The Trump administration has announced it will apply an immediate 25% tariff on a narrow set of advanced computing chips, including NVIDIA’s H200 and AMD’s MI325X, using Section 232 national-security authorities. The measure takes effect for covered chips entered on or after Jan. 15, 2026.

The White House says the tariff is designed to reduce US dependence on foreign semiconductor supply chains while protecting “economic and national security,” as high-end chips become foundational inputs for AI, defense systems, and critical infrastructure.

Section 232 allows the President to impose import restrictions after a Commerce/BIS investigation concludes imports threaten US national security, using a statutory timeline (270-day report, 90-day presidential decision, and 15-day implementation) and a broad factors test that includes both defense needs and economic welfare.

Broader Proclamation Targets Chips, Chipmaking Tools, and “Derivative Products”

Alongside the narrow AI-chip duty, US President Donald Trump signed a proclamation aimed more broadly at imports of semiconductors, semiconductor manufacturing equipment, and derivative products.
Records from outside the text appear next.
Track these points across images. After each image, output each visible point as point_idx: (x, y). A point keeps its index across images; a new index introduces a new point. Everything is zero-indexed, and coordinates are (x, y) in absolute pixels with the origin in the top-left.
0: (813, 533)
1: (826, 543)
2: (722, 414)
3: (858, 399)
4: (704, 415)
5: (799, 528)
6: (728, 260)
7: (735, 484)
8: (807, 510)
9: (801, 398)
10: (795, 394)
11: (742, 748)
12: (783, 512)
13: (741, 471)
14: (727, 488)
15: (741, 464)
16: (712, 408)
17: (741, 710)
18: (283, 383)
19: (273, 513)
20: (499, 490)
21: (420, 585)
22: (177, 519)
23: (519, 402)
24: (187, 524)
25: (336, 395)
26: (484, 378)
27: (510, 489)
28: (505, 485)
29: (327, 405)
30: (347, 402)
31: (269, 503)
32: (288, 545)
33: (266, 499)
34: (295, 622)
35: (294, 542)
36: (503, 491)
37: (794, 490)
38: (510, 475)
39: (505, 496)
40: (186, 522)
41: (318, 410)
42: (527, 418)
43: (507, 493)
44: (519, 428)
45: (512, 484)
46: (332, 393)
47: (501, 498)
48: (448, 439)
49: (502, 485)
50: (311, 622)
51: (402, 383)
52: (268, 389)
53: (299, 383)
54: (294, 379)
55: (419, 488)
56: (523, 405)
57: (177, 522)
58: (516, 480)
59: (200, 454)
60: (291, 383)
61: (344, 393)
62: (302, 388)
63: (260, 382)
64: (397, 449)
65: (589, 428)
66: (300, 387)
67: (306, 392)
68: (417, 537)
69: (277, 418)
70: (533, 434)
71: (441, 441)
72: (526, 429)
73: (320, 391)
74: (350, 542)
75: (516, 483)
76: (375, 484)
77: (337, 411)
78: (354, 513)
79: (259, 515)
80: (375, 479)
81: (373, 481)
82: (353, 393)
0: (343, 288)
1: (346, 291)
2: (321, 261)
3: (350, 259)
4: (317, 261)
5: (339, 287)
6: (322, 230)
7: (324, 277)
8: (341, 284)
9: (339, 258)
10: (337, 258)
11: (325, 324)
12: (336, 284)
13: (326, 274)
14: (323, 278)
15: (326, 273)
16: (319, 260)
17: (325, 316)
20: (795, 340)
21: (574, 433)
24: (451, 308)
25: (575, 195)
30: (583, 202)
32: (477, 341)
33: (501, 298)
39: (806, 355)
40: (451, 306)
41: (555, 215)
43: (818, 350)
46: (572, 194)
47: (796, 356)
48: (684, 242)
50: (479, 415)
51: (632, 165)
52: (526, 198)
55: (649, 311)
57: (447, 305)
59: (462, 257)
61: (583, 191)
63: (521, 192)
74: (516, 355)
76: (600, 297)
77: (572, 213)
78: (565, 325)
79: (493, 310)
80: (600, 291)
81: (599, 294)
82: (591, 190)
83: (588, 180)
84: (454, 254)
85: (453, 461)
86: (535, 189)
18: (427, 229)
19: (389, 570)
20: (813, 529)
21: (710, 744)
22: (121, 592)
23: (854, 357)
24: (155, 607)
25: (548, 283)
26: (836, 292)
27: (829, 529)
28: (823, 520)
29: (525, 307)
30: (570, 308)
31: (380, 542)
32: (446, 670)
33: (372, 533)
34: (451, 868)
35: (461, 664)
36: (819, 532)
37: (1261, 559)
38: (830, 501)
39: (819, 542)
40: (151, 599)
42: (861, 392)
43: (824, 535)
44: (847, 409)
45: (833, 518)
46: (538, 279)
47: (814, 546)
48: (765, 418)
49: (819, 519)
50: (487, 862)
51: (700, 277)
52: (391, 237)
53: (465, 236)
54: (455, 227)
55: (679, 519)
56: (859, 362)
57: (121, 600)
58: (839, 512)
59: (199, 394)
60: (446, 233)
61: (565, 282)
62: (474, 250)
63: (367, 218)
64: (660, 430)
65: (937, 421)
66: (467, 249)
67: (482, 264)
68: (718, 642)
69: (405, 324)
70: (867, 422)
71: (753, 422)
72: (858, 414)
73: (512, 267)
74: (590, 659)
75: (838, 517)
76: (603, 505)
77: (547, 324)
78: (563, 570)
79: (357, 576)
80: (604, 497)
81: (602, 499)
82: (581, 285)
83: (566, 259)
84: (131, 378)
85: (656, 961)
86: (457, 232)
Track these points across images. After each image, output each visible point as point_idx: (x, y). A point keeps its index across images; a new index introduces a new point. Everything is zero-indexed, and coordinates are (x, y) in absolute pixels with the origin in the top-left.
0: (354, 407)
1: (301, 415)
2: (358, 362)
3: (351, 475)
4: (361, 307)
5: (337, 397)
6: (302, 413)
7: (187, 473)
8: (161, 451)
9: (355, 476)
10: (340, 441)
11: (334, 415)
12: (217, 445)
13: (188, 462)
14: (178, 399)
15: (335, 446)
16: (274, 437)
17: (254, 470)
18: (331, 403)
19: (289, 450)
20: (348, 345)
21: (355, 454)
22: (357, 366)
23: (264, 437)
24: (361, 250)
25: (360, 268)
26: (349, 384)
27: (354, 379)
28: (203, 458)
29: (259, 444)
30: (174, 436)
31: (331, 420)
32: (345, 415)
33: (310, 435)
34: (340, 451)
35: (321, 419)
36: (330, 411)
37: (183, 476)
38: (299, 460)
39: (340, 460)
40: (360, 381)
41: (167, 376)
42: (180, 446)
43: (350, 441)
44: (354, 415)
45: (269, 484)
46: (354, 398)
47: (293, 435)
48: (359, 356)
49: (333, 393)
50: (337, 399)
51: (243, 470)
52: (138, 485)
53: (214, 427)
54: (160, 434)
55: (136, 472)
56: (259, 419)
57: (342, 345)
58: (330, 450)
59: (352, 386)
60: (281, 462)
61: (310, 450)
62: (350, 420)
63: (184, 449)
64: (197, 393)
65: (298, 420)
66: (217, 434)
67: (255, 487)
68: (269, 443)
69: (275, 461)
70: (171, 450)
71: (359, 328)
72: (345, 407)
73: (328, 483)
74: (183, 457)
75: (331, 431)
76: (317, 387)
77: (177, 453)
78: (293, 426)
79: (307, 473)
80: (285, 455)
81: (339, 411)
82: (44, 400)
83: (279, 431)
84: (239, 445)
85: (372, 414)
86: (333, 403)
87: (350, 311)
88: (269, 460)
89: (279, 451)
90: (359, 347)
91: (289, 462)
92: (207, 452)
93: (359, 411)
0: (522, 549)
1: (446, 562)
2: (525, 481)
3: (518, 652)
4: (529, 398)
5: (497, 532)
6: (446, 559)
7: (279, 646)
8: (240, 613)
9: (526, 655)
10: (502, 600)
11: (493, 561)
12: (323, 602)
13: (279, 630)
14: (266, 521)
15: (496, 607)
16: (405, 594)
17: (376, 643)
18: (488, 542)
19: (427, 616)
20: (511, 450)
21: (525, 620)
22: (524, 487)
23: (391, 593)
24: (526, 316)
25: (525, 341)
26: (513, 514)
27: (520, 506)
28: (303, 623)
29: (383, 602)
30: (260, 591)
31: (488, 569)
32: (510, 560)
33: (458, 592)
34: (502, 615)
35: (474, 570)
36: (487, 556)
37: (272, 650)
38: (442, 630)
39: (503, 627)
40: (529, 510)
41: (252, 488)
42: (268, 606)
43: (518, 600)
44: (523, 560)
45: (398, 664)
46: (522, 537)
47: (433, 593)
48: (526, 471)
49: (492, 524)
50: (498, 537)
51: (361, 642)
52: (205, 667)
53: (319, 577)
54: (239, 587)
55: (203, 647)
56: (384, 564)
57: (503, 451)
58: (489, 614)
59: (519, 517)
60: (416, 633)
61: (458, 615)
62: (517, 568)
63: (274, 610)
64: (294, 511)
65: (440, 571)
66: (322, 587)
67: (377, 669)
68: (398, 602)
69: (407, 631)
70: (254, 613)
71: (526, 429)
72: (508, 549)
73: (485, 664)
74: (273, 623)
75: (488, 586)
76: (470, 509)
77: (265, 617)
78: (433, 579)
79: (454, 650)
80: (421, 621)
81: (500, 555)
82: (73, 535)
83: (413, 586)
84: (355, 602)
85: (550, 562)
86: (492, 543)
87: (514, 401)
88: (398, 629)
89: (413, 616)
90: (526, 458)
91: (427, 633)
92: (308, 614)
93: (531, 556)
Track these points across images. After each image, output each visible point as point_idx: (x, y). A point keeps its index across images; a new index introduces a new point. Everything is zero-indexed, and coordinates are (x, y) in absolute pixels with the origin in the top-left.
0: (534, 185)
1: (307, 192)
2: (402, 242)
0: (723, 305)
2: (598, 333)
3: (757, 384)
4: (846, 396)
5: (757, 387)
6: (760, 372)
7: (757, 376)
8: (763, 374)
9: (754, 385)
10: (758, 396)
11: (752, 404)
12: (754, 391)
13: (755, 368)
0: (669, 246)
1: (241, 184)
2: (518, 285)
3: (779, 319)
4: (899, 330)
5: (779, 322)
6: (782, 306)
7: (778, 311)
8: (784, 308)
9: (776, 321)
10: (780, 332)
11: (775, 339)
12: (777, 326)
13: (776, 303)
The proclamation frames chips and chipmaking tools as strategic goods whose import reliance can “impair” national security, and positions the action as part of a push to expand domestic production and supply-chain resilience.

The proclamation outlines a two-track approach:

  • Near-term negotiations with foreign jurisdictions, led by the Secretary of Commerce and the USTR, intended to reinforce domestic semiconductor capacity and supply-chain security

  • A pathway toward broader semiconductor tariffs later, depending on the outcome of those talks

The administration is also trying to avoid penalizing imports that directly support US expansion. The White House fact sheet says the 25% tariff will not apply to chips imported to support the buildout of the US technology supply chain and strengthening domestic manufacturing capacity for semiconductor derivatives. Other exemptions include chips tied to US data centers, startups, consumer uses, civil industries, and public sector applications, reports Reuters

Shifting Stance on China-bound AI Hardware

The tariff move arrives as the administration faces scrutiny over permitting certain high-end AI chips to reach China. The Trump administration authorized NVIDIA to sell its H200 chips to China under some conditions, drawing criticism from lawmakers and former officials who argue it could erode US strategic advantage in AI.

A US-China deal would allow NVIDIA to ship select high-end AI chips to approved customers in China, an apparent easing versus prior restrictions, reports MBN

In December, Trump said he would impose tariffs on Chinese semiconductor imports, framing the move as a response to Beijing’s “unreasonable” push for chip-industry dominance. However, he postponed implementation, delaying the tariffs until June 2027, reports Reuters.

China, meanwhile, is reportedly weighing its own controls on the volume of imported high-end chips such as the H200, highlighting how the supply chain is increasingly shaped by policy on both sides.

China’s Foreign Ministry signaled pushback to both the AI-chip tariff and the broader US semiconductor trade actions. Chinese Foreign Ministry Spokesperson Mao Ning stated in a recent press conference: “On US chips export to China and the tariffs issue, China has made clear its position more than once.” 

Separately, in late December, spokesperson Lin Jian said China was “firmly opposed” to what he described as the US arbitrary use of tariffs to suppress Chinese industries, warning such measures would disrupt global production and supply chains and could “boomerang” on the US while harming others. He urged Washington to address concerns through dialogue and warned China would take corresponding measures to safeguard its legitimate rights and interests if the US did not change course.